Гадать и ломать голову над поведением Дженни было неблагодарным занятием, так что я отправился, как и планировал, в ванную. В конце концов, наши с ней отношения очень скоро закончатся, ведь я планировал поучаствовать в проекте, как обещал, до конца года, а затем попасть на фронт. Вынесенных уроков от общения с аристократами мне хватило, чтобы понять, почему сэр Немальд с Анной безвылазно находятся на своем месте. Сейчас я ничего с этим поделать не мог, да и что я должен был делать? Убить принцессу и отправиться на виселицу? Устроить бунт и лишиться работы, за которую мне платят бешеные деньги? Снова погрузиться в нищету? У меня были другие планы на жизнь, и я решил вести себя сейчас так, как будто ничего не произошло, чтобы быстрее все забыли инцидент. Ведь если тот ублюдок сейчас умрет, первым подозреваемым однозначно буду я. Так что полгодика-годик ожидания ничуть меня не расстроят, нужно будет за это время найти для него такую смерть, которая удовлетворит мое униженное достоинство, ведь не зря говорят, что месть – это блюдо, которое нужно подавать холодным. Сначала умрет этот герцог, потом придумаем, что можно будет сделать с принцессой и ее прихлебателем из охраны, причем для нее – не обязательно смерть, в конце концов, ее семья позволяет мне делать любимое дело.

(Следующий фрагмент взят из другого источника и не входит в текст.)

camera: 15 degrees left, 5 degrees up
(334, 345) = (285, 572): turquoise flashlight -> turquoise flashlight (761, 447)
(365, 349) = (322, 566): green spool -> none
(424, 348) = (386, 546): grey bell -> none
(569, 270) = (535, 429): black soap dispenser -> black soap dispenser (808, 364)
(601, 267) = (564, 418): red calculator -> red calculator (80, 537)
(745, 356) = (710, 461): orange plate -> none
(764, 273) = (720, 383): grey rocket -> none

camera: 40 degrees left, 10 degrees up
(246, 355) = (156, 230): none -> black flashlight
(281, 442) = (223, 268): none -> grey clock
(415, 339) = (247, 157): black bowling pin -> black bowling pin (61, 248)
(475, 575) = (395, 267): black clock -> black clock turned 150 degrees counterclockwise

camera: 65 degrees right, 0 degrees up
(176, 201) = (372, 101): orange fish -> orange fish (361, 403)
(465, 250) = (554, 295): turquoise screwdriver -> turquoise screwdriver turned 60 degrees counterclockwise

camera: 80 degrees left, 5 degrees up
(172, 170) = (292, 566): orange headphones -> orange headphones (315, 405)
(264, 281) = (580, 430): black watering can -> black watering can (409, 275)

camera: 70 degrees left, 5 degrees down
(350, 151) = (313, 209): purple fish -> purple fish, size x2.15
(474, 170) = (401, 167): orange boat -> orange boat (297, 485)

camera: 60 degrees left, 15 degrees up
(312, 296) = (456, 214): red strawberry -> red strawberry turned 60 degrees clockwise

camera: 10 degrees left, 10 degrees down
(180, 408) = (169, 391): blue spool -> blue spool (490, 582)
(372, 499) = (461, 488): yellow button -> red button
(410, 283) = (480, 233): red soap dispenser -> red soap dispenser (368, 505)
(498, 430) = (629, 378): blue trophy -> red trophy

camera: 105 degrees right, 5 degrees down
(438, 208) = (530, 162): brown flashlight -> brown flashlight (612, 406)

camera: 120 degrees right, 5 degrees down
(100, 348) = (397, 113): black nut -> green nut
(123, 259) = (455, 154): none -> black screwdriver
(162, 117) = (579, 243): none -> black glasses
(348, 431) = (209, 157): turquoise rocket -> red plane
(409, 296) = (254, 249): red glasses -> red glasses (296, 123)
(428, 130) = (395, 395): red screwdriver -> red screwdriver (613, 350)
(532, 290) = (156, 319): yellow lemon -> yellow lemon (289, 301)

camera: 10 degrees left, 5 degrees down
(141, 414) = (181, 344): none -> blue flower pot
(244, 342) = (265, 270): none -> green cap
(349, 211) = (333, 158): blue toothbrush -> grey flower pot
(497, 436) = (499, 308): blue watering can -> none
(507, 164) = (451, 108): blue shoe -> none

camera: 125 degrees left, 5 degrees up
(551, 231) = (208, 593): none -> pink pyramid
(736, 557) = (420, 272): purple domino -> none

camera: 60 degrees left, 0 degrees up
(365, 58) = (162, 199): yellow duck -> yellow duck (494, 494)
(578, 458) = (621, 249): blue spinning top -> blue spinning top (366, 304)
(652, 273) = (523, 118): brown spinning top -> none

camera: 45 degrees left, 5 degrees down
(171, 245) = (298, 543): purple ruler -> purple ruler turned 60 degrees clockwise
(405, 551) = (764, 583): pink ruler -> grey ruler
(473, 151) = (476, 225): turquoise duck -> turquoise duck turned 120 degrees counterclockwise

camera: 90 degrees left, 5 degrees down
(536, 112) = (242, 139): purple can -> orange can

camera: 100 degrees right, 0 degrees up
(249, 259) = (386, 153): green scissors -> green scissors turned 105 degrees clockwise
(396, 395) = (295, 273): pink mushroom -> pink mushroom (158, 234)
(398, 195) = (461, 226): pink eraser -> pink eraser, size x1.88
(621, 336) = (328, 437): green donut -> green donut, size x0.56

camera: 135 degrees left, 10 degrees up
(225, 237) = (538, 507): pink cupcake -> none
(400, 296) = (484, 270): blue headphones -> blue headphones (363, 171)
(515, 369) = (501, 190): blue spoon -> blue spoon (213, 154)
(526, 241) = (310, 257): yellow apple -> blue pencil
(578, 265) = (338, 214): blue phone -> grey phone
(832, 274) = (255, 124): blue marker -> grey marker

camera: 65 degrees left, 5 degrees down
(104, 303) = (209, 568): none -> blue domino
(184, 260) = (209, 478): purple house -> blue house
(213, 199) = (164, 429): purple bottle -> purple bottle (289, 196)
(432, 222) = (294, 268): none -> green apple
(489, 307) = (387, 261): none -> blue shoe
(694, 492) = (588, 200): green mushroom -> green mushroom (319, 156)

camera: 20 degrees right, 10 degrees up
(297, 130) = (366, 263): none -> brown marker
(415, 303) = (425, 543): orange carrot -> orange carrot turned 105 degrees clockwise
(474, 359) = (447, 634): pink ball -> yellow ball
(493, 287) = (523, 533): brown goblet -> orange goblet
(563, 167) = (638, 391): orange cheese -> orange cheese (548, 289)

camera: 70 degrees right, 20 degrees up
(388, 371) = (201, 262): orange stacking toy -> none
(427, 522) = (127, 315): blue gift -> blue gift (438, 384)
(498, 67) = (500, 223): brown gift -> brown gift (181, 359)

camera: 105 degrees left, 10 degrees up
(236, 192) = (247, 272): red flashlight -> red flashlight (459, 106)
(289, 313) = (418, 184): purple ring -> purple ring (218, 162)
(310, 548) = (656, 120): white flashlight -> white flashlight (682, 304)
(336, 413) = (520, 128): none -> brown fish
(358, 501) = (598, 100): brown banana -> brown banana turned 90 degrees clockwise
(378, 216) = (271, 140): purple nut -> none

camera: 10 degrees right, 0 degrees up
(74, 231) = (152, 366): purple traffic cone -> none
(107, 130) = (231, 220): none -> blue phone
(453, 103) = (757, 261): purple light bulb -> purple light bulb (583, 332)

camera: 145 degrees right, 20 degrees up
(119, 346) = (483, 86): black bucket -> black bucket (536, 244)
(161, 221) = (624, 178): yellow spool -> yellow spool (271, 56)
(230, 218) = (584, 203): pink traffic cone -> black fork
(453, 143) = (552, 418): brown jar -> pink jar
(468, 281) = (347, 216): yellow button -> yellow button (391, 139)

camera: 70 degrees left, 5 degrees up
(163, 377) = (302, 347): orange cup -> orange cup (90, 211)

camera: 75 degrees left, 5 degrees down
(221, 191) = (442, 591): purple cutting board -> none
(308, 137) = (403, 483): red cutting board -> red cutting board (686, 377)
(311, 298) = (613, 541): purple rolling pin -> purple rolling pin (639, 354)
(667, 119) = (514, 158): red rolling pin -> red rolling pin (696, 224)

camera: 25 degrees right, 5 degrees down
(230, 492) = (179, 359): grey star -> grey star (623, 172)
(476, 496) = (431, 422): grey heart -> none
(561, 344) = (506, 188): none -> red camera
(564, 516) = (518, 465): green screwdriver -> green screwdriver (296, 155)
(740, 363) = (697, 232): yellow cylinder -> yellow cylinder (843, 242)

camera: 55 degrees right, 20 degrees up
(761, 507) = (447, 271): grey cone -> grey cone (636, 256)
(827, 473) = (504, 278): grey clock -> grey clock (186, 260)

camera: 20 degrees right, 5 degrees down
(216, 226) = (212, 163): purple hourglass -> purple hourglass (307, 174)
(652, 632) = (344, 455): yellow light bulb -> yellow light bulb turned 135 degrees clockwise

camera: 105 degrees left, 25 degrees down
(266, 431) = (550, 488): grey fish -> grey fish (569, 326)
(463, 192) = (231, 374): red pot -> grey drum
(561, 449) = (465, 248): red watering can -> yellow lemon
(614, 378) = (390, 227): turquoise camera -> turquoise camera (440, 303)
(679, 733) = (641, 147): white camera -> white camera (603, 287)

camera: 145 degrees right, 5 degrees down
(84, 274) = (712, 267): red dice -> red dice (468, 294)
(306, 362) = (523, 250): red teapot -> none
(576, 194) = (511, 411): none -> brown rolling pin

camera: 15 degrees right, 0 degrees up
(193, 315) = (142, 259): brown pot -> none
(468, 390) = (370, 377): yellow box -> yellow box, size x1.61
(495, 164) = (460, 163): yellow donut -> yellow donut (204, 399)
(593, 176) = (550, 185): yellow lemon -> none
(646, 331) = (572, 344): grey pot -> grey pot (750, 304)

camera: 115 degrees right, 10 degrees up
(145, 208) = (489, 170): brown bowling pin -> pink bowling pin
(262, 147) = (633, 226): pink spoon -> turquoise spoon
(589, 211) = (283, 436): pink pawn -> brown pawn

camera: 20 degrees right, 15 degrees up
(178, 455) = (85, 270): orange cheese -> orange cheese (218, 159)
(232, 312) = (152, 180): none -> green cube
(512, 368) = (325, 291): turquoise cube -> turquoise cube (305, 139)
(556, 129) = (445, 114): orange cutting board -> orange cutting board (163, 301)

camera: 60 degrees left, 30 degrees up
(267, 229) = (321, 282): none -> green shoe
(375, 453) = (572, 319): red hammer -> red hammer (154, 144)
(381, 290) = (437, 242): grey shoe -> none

«В общем, время покажет, – решил я, осторожно раздеваясь, чтобы не потревожить раны, – а пока делаем вид, что я смирен и покорен».
Мыться пришлось аккуратно, но сколько же удовольствия мне доставила теплая и большая ванна. Несмотря на пощипывания в заживающих ранах от ударов прутьями, я задержался в ней надолго. Только когда кончики пальцев стали сморщенными, как у старика, я вылез и осторожно вытерся большим полотенцем, потом свежий, чистый и благоухающий вернулся в свою комнату.
– Мистер ван Дир, вам телеграмма, – остановил меня перед дверью один из слуг, осторожно ко мне обращаясь. С тех пор как я перестал пользоваться услугами личных помощников, я стал чаще общаться со слугами дома, что нервировало их.
– Спасибо. – Я взял листок с наклеенными на него полосками телеграфной ленты и стал читать, сердце тревожно забилось.
Письмо было из дома. Дедушка просил о помощи, говоря, что мама не хочет мне писать, а с деньгами стало совсем туго – проклятый ублюдок таки лишил их содержания.
«С этими заморочками я совсем забыл о родных, – укорил я себя. – Завтра же попрошу открыть счет в банке на имя мамы и положу туда деньги, чтобы раз в месяц с него делались автоматические переводы».
Сожалея, что сейчас не могу вырваться и навестить их, я еще несколько раз перечитал телеграмму.
– От кого новости? – Голос учителя застал меня врасплох, и я судорожно спрятал бумажку.
– Семейные неурядицы, завтра все сам улажу, – не стал вдаваться я в подробности, – только нужно будет в город выехать.
– Хорошо, но тебе вообще интересно, как прошла операция?
В последнее время у нас с учителем отношения не ладились, по крайней мере он так считал. Я же был уверен, что нам не нужно становиться ближе, чем есть сейчас.
– Не особо, – пожал плечами я. – Главное, чтобы расплатились по счетам.
– Сэр Артур завтра лично приедет проводить нас до верфи. – Сэр Энтони осуждающе покачал головой. – Но… просто тебе для справки – принцесса пришла в себя и в шоке от возможностей, которые ты ей подарил.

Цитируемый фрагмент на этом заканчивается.